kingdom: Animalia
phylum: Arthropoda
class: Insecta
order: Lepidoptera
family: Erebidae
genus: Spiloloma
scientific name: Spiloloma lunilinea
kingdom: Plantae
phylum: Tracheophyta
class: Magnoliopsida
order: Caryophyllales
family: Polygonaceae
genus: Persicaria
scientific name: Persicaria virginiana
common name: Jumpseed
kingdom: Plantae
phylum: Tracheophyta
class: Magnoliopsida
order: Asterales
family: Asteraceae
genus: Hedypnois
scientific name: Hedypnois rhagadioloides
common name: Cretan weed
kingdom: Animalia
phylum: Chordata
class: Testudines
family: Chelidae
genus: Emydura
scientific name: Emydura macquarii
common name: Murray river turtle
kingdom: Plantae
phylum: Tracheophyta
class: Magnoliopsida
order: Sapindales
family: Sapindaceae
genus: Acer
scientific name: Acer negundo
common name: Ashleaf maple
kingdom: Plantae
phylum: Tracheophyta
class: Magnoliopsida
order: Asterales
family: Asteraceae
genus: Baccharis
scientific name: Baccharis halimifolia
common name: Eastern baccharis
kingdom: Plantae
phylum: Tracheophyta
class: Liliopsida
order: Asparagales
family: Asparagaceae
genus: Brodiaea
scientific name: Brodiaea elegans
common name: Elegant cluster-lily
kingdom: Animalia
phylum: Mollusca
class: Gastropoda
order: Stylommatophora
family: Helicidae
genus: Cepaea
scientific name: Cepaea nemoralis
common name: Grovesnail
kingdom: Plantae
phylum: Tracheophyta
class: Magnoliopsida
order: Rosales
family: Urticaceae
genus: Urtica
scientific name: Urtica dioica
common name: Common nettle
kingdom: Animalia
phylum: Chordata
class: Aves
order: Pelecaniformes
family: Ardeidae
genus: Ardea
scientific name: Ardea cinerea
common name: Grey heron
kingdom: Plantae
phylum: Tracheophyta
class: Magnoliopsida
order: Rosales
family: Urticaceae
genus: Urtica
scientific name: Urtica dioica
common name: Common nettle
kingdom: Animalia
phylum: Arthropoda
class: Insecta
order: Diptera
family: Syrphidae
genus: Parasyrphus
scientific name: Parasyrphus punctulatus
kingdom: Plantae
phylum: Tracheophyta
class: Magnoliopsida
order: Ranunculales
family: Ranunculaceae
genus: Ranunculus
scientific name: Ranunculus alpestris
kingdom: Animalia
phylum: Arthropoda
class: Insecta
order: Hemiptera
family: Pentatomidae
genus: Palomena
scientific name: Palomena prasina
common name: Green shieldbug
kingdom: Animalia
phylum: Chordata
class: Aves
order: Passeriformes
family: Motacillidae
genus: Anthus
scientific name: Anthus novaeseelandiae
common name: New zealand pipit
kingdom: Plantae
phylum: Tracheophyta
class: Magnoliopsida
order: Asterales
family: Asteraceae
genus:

Directions: Render every line of the rows above as one numbered list, omitting any blank lines.

Complete output:
1. kingdom: Animalia
2. phylum: Arthropoda
3. class: Insecta
4. order: Lepidoptera
5. family: Erebidae
6. genus: Spiloloma
7. scientific name: Spiloloma lunilinea
8. kingdom: Plantae
9. phylum: Tracheophyta
10. class: Magnoliopsida
11. order: Caryophyllales
12. family: Polygonaceae
13. genus: Persicaria
14. scientific name: Persicaria virginiana
15. common name: Jumpseed
16. kingdom: Plantae
17. phylum: Tracheophyta
18. class: Magnoliopsida
19. order: Asterales
20. family: Asteraceae
21. genus: Hedypnois
22. scientific name: Hedypnois rhagadioloides
23. common name: Cretan weed
24. kingdom: Animalia
25. phylum: Chordata
26. class: Testudines
27. family: Chelidae
28. genus: Emydura
29. scientific name: Emydura macquarii
30. common name: Murray river turtle
31. kingdom: Plantae
32. phylum: Tracheophyta
33. class: Magnoliopsida
34. order: Sapindales
35. family: Sapindaceae
36. genus: Acer
37. scientific name: Acer negundo
38. common name: Ashleaf maple
39. kingdom: Plantae
40. phylum: Tracheophyta
41. class: Magnoliopsida
42. order: Asterales
43. family: Asteraceae
44. genus: Baccharis
45. scientific name: Baccharis halimifolia
46. common name: Eastern baccharis
47. kingdom: Plantae
48. phylum: Tracheophyta
49. class: Liliopsida
50. order: Asparagales
51. family: Asparagaceae
52. genus: Brodiaea
53. scientific name: Brodiaea elegans
54. common name: Elegant cluster-lily
55. kingdom: Animalia
56. phylum: Mollusca
57. class: Gastropoda
58. order: Stylommatophora
59. family: Helicidae
60. genus: Cepaea
61. scientific name: Cepaea nemoralis
62. common name: Grovesnail
63. kingdom: Plantae
64. phylum: Tracheophyta
65. class: Magnoliopsida
66. order: Rosales
67. family: Urticaceae
68. genus: Urtica
69. scientific name: Urtica dioica
70. common name: Common nettle
71. kingdom: Animalia
72. phylum: Chordata
73. class: Aves
74. order: Pelecaniformes
75. family: Ardeidae
76. genus: Ardea
77. scientific name: Ardea cinerea
78. common name: Grey heron
79. kingdom: Plantae
80. phylum: Tracheophyta
81. class: Magnoliopsida
82. order: Rosales
83. family: Urticaceae
84. genus: Urtica
85. scientific name: Urtica dioica
86. common name: Common nettle
87. kingdom: Animalia
88. phylum: Arthropoda
89. class: Insecta
90. order: Diptera
91. family: Syrphidae
92. genus: Parasyrphus
93. scientific name: Parasyrphus punctulatus
94. kingdom: Plantae
95. phylum: Tracheophyta
96. class: Magnoliopsida
97. order: Ranunculales
98. family: Ranunculaceae
99. genus: Ranunculus
100. scientific name: Ranunculus alpestris
101. kingdom: Animalia
102. phylum: Arthropoda
103. class: Insecta
104. order: Hemiptera
105. family: Pentatomidae
106. genus: Palomena
107. scientific name: Palomena prasina
108. common name: Green shieldbug
109. kingdom: Animalia
110. phylum: Chordata
111. class: Aves
112. order: Passeriformes
113. family: Motacillidae
114. genus: Anthus
115. scientific name: Anthus novaeseelandiae
116. common name: New zealand pipit
117. kingdom: Plantae
118. phylum: Tracheophyta
119. class: Magnoliopsida
120. order: Asterales
121. family: Asteraceae
122. genus:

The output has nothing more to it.